§ What this task involves: Tally the lines of the entries below that hold the word "labels", and please give only the total.
>>>>
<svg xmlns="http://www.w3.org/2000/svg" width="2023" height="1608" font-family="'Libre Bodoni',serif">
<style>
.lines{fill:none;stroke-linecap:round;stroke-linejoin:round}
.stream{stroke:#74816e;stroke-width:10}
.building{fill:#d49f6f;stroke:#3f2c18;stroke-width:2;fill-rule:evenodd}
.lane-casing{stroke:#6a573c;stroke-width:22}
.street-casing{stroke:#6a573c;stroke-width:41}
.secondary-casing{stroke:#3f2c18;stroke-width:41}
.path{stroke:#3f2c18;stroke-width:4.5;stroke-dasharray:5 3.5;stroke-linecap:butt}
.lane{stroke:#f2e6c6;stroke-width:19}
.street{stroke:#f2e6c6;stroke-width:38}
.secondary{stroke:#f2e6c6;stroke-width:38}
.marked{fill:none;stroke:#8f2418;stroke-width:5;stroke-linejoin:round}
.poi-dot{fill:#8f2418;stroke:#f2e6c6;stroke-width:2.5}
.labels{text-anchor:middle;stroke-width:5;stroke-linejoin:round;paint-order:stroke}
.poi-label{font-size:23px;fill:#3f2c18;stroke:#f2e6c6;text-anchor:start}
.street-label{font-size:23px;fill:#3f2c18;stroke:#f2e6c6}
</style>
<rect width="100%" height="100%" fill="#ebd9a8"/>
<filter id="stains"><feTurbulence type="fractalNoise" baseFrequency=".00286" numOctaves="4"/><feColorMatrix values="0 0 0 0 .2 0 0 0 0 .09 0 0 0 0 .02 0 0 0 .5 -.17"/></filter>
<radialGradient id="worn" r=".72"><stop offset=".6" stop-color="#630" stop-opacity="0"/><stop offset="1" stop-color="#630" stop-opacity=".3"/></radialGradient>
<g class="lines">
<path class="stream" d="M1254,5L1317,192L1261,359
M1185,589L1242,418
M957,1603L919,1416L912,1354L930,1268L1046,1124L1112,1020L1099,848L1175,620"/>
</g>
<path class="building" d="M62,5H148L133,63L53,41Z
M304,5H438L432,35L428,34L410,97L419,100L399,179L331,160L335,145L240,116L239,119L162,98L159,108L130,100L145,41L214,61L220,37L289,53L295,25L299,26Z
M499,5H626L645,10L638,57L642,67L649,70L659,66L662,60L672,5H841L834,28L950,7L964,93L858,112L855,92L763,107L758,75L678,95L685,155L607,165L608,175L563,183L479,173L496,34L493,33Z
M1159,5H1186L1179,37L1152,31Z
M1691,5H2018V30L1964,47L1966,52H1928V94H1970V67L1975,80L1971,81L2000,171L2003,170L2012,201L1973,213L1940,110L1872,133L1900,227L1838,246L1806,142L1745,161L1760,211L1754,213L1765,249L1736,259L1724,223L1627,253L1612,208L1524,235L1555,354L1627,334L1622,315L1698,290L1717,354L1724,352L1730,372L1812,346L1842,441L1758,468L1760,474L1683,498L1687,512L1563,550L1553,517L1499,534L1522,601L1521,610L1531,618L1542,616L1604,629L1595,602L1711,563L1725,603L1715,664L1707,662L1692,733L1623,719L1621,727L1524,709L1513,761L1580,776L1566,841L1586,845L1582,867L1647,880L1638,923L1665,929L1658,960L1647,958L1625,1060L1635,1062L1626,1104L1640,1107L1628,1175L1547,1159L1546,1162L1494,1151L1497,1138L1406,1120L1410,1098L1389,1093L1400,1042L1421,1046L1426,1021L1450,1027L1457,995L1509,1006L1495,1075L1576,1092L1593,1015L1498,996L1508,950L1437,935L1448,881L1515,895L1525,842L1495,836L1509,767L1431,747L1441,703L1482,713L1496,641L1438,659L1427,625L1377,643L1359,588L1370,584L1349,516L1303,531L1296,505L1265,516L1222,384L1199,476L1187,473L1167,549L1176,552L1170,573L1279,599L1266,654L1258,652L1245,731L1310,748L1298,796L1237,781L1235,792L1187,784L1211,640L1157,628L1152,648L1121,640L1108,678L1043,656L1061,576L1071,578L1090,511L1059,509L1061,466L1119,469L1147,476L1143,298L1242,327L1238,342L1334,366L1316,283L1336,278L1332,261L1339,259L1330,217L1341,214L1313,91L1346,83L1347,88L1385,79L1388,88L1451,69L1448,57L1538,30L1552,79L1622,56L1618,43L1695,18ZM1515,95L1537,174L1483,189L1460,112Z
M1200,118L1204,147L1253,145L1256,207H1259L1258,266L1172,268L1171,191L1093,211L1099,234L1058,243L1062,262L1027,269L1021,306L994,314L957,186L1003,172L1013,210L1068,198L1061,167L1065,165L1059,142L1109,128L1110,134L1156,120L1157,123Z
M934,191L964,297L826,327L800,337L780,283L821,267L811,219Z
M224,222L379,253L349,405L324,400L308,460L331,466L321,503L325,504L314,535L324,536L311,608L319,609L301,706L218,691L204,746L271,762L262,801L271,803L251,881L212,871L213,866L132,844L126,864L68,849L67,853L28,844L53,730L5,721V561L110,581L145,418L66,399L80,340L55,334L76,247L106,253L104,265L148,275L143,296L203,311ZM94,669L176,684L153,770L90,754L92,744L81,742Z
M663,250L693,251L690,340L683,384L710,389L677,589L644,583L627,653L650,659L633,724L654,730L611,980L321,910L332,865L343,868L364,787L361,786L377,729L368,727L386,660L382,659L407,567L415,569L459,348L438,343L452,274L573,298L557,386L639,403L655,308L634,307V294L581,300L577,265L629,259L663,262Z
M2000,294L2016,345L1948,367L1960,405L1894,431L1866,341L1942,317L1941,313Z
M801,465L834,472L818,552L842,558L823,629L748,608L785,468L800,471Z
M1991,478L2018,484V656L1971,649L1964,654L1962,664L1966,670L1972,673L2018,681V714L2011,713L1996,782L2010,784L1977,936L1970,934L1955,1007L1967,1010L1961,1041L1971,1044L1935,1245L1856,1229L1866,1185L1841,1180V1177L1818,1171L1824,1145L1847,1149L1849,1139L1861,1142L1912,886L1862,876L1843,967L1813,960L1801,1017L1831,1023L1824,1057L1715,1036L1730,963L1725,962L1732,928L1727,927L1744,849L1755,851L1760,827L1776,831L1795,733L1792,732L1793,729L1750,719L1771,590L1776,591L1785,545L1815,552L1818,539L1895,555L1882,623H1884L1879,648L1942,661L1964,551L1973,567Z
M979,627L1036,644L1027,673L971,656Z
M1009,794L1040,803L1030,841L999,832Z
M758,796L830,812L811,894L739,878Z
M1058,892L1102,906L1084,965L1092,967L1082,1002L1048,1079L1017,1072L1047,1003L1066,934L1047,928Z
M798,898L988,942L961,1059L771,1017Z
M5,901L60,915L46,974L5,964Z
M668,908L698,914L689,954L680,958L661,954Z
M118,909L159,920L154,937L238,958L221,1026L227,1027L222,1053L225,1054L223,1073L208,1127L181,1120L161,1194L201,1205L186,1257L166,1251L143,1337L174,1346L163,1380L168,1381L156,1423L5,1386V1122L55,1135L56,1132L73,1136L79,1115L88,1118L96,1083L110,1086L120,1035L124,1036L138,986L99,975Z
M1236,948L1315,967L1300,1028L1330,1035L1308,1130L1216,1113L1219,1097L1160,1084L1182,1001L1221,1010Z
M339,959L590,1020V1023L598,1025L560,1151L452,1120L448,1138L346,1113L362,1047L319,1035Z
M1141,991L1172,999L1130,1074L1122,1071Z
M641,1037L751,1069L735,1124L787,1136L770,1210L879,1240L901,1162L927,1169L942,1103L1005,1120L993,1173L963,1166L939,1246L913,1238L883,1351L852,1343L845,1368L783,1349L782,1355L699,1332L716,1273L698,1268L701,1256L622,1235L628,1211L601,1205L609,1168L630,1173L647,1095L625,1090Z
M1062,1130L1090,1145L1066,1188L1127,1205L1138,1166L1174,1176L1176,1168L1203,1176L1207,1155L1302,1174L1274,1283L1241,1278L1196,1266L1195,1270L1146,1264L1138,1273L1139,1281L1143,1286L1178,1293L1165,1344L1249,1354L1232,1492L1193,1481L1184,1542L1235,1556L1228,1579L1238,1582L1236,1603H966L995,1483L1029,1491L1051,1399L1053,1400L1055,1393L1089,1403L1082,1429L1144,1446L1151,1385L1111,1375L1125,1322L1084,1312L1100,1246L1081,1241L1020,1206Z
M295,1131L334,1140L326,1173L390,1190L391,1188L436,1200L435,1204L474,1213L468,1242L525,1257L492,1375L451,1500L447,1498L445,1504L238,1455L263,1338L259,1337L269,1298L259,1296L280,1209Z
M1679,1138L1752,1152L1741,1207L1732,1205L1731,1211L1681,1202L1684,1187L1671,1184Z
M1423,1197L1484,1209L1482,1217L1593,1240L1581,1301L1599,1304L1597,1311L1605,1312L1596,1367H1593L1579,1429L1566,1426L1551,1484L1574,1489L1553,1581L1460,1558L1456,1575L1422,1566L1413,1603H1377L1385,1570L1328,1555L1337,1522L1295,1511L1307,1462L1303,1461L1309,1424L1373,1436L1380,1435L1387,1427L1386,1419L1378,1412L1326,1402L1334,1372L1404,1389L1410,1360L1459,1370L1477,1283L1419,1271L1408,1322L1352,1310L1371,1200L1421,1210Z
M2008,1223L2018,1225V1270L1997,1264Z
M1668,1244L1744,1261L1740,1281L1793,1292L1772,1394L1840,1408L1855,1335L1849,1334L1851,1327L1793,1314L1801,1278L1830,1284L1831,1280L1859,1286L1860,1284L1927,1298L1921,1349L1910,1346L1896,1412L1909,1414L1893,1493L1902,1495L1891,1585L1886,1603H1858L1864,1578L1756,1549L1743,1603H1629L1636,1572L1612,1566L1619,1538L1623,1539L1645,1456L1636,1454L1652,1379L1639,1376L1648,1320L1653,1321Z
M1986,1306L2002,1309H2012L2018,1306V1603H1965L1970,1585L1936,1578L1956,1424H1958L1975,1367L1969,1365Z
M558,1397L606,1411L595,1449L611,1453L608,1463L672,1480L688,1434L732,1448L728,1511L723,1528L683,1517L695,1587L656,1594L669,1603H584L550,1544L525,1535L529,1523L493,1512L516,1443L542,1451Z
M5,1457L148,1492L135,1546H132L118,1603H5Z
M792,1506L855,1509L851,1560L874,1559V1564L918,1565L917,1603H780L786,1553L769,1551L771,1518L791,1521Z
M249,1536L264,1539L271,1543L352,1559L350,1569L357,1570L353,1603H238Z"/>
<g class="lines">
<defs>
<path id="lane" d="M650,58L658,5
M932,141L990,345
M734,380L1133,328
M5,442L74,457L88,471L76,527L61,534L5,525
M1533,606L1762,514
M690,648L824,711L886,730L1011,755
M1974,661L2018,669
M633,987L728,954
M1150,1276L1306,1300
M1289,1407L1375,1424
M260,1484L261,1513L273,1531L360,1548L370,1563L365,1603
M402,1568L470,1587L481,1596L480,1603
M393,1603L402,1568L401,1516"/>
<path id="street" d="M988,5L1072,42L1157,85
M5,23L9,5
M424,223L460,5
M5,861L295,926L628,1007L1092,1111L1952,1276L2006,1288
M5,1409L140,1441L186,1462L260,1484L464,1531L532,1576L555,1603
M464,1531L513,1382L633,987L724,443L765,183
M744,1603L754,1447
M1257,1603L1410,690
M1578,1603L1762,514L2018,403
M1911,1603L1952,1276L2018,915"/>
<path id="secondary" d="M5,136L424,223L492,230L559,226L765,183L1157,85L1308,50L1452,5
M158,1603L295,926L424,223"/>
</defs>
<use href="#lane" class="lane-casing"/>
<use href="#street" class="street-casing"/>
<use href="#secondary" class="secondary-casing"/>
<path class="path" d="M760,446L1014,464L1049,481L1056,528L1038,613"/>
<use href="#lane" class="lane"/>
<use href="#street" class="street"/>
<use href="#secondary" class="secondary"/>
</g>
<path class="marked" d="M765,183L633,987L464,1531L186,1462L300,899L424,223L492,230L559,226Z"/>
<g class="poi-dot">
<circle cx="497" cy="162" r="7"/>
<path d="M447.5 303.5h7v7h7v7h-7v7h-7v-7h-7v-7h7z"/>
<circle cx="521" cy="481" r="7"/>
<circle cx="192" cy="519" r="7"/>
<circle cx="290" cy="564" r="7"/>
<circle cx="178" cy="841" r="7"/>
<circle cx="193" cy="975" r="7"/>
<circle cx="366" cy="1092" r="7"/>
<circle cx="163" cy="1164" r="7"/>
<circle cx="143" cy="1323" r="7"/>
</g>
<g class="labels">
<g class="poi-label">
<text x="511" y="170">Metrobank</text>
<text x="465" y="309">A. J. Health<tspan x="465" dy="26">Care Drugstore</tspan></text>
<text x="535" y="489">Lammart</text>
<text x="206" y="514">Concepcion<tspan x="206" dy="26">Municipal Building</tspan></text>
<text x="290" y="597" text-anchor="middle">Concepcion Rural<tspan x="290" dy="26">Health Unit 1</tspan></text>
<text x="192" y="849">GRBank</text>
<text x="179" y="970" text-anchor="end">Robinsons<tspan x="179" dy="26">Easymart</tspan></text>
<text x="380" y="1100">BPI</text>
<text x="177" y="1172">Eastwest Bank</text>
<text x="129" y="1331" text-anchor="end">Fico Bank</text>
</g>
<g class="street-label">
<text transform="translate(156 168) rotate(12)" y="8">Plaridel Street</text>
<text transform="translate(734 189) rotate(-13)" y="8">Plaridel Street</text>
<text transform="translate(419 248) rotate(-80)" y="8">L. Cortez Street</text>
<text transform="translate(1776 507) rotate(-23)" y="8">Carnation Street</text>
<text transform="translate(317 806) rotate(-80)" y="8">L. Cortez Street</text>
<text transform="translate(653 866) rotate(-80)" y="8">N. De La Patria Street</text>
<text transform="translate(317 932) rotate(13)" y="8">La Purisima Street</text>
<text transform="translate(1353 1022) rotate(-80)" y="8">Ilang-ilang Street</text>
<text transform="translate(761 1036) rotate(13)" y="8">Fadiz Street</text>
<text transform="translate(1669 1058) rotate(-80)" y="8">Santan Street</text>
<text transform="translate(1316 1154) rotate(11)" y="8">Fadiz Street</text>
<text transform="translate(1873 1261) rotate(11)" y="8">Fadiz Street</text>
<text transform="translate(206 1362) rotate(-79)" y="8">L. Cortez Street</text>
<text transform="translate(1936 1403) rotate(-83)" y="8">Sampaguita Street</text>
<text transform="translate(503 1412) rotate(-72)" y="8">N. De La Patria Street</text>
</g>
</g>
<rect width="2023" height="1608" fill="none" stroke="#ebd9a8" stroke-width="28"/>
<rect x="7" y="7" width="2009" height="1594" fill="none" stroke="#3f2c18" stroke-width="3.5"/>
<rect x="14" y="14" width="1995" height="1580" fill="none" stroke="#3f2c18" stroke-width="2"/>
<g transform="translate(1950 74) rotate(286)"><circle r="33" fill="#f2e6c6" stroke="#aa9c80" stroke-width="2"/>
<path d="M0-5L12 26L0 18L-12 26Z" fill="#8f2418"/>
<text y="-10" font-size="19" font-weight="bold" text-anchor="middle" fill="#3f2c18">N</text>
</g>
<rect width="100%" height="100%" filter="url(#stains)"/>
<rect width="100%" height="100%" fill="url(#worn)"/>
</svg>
<<<<
§ Written solution: 2